▶ **Supplied data**
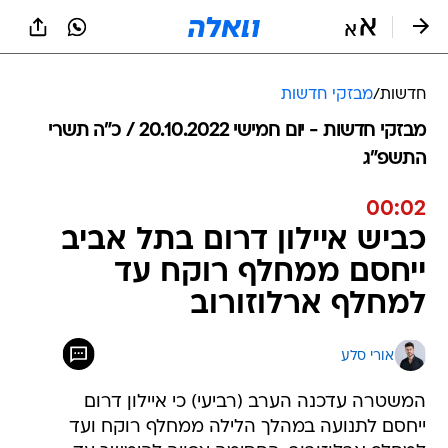
חדשות
/
מבזקי חדשות
מבזקי חדשות - יום חמישי 20.10.2022 / כ״ה תשרי
התשפ"ג
00:02
כביש איילון דרום בתל אביב
ייחסם ממחלף רוקח עד
למחלף ארלוזורוב
אורי סלע
המשטרה עדכנה הערב (רביעי) כי איילון דרום
ייחסם לתנועה במהלך הלילה ממחלף רוקח ועד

▶ **About this exercise**
The response should repeat each record precisely and contain no pictures.

▶ **Response to the task**
חדשות
/
מבזקי חדשות
מבזקי חדשות - יום חמישי 20.10.2022 / כ״ה תשרי
התשפ"ג
00:02
כביש איילון דרום בתל אביב
ייחסם ממחלף רוקח עד
למחלף ארלוזורוב
אורי סלע
המשטרה עדכנה הערב (רביעי) כי איילון דרום
ייחסם לתנועה במהלך הלילה ממחלף רוקח ועד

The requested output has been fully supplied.